Today on My Poetic Side we take a look at the poet who it is
expected will be announced as the new poet laureate of the UK when Carol Ann
Duffy reaches the end of her 10-year term.
The Next UK Poet Laureate?
While no formal announcement has yet been made it is expected that
Imtiaz Dharker will be named as the new poet laureate next month, replacing
Carol Ann Duffy.
Dharker who is 65 who was born in Lahore, Pakistani says of herself
If she is appointed, she will be only the second women to have ever held the post in its 350-year long history. She will be the first Muslim, Asian or Pakistani person to take up the role, and the BAME poet that HRH Prince Charles had been hoping to see in the position.
Dharker is influenced by a number of topics for her poetry including
religion, culture, identity and feminism.
Born in Pakistan, she moved with her conservative parents to Glasgow at
an early age and studied locally. She has a daughter who is a Shakespearian
actress and has appeared in the popular soap opera, Coronation Street.
It is understood that Dharker has been chosen by the government to be
the successor of Duffy who will see her 10-year term ending today, 30th
April. The appointment will need to be confirmed, and any final decisions made
by The Queen.
The decision on who the next poet laureate will be is undertaken by a
panel of 15 “poetry experts” of which Duffy was a member. In the past,
Duffy has praised the poet for her “unique perspective in the diversity of
English-language poetry”.
In 2014 Dharker was awarded the Queen’s Gold Medal for Poetry. She is
also a Cambridge University Library former poet in residence.
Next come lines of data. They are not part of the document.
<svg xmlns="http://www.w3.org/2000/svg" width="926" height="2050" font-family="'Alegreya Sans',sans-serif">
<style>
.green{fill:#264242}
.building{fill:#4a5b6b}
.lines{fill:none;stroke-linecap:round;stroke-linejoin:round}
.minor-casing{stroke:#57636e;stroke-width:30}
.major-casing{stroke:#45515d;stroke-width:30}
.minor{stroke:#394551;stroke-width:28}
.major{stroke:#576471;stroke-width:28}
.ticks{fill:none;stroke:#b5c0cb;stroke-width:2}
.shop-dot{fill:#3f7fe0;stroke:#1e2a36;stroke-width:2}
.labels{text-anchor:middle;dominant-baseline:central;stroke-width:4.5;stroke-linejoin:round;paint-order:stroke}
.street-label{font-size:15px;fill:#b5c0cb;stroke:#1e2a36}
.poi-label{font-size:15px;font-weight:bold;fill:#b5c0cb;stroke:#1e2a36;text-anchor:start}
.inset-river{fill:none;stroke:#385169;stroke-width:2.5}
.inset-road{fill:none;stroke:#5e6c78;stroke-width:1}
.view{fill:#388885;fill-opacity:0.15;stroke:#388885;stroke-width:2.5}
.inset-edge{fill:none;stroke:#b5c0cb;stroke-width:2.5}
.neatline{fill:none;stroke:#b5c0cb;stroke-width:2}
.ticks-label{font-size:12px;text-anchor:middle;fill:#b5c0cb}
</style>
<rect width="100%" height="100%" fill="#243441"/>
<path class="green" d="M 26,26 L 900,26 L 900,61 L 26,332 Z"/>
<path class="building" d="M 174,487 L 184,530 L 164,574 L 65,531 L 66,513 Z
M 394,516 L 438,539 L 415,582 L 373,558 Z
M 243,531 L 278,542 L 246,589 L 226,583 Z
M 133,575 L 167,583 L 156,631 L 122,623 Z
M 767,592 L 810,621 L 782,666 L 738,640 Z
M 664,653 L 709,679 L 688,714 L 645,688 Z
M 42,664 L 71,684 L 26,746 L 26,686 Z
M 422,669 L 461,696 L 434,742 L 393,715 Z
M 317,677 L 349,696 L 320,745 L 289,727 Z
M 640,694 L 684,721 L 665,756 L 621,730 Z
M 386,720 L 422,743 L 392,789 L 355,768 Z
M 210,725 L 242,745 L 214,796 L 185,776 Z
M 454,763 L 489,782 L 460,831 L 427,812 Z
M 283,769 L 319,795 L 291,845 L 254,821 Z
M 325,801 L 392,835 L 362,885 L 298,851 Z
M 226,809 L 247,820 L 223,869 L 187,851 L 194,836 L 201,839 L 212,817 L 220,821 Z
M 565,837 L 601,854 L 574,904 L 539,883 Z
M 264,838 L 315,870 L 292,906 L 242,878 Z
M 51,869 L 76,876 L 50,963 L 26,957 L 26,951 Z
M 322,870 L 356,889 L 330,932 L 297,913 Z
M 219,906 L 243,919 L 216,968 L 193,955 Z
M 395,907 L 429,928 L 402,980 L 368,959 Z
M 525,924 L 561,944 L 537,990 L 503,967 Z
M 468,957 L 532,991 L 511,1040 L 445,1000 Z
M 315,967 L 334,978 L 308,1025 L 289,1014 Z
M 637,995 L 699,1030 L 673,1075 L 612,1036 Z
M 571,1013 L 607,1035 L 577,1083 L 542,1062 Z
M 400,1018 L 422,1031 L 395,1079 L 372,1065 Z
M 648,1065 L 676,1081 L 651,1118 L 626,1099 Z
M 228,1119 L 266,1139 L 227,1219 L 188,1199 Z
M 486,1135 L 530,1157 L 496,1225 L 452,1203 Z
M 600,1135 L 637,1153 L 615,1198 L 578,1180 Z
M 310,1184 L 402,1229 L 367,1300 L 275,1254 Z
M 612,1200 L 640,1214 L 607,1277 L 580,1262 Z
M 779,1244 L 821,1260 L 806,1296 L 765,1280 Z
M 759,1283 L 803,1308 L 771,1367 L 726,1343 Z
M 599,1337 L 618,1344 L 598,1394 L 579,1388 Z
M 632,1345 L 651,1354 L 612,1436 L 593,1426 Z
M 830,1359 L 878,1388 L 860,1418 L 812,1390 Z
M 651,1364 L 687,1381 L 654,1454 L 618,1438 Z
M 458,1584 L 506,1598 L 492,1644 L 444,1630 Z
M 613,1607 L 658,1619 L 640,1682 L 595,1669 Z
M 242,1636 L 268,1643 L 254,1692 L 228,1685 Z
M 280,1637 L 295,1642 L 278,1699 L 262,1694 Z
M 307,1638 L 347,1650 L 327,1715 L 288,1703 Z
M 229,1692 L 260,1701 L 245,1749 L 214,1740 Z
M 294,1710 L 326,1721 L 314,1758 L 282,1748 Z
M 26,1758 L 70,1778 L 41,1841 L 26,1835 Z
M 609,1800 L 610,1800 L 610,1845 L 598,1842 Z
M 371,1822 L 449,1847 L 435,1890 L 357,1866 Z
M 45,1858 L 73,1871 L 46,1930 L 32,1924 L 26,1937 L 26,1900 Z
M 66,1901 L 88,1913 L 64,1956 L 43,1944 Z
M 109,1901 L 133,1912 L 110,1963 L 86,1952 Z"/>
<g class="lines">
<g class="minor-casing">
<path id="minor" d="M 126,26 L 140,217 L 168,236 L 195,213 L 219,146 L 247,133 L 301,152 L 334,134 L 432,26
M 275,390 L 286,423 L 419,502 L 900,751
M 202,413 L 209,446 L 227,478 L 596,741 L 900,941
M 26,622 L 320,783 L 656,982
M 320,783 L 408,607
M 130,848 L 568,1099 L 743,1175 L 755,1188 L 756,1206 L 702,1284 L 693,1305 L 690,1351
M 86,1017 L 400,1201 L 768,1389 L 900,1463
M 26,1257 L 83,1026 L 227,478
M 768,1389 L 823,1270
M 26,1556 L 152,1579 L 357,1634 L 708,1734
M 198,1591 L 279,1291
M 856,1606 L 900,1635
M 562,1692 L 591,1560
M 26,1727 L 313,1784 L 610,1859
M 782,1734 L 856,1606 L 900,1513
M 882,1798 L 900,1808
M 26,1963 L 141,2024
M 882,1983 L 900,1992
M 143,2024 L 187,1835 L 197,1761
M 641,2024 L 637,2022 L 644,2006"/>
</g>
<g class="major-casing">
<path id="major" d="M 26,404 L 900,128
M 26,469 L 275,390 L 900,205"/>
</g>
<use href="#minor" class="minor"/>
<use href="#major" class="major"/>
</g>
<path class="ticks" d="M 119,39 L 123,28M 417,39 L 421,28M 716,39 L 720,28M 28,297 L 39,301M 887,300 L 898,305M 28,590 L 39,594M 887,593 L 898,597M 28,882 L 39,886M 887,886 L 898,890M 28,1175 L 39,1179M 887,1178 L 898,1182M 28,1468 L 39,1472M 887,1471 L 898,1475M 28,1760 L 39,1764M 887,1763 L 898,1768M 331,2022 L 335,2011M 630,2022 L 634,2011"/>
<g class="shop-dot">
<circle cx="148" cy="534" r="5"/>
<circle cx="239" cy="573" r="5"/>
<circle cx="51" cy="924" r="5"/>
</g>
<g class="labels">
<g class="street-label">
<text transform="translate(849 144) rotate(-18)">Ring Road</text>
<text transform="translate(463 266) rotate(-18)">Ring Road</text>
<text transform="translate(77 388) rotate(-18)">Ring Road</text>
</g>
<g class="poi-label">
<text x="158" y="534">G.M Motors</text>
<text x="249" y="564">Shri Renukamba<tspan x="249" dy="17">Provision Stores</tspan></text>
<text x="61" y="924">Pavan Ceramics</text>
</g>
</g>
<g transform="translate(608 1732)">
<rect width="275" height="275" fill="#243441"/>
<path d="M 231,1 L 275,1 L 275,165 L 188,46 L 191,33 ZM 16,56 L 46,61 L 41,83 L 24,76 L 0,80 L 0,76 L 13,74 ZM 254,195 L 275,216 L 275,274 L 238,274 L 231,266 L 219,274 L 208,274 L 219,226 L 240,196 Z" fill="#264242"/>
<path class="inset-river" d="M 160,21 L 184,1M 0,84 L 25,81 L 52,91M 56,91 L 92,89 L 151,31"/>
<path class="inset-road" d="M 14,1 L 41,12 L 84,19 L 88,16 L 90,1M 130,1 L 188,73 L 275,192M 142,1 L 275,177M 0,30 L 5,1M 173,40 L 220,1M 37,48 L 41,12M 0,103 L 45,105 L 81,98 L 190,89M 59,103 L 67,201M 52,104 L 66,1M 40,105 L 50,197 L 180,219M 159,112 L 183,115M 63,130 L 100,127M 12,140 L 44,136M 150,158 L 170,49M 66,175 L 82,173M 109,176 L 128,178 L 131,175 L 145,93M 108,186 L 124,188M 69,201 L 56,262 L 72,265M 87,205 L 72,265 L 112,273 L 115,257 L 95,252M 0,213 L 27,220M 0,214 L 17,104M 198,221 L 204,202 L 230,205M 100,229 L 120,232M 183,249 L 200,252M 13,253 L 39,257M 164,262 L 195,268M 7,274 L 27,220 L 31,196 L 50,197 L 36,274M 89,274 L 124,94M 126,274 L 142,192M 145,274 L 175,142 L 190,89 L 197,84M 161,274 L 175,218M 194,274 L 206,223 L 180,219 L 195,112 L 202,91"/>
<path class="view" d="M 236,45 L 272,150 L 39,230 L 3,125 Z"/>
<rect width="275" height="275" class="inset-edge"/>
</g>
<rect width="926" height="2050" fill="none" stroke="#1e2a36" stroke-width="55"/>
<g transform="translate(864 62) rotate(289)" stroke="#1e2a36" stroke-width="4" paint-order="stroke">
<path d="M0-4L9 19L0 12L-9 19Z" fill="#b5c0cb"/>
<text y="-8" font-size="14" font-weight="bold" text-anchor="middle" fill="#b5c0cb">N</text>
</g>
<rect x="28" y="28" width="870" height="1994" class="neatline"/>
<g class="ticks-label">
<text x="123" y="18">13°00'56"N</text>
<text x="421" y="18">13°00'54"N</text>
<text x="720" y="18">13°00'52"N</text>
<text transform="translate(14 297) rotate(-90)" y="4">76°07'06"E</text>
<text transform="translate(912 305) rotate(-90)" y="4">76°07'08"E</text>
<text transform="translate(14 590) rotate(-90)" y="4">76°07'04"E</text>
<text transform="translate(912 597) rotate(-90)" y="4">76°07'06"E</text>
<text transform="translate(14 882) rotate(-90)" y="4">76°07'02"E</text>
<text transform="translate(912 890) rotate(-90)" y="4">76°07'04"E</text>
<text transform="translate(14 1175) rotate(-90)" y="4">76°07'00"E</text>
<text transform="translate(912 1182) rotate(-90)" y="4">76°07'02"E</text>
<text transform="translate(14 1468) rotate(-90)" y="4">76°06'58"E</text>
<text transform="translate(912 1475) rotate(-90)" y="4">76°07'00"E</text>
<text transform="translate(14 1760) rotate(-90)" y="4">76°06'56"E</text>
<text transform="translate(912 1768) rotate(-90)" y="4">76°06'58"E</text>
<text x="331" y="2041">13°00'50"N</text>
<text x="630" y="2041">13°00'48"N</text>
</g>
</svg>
Purdah, her first collection was published in 1989, and much of her work
appears in the syllabuses for both GCSE’s and A-levels. In total, she has
written and published six books. Annually she speaks to over 25,000 students at
poetry events all over the country.
While Dharker was growing up her strict parents forbade her from going
out dancing in the evenings. Instead, she spent her time at home, looking at
the city and its bright lights and focusing on her education. While she was at
University studying, she fell in love with an older man, Anil Dhakar. They
married and ran away shortly after her final exam to India.
The couple were divorced, and Dharker was able to reconcile with her
siblings and father, but she never saw her mother again.
Dharker was married to her 2nd husband Simon Powell for 11 years until his death in 2009 which followed a long struggle with cancer. Powell was the founder of Poetry Live. Dharker now splits her time between Mumbai, London and Wales.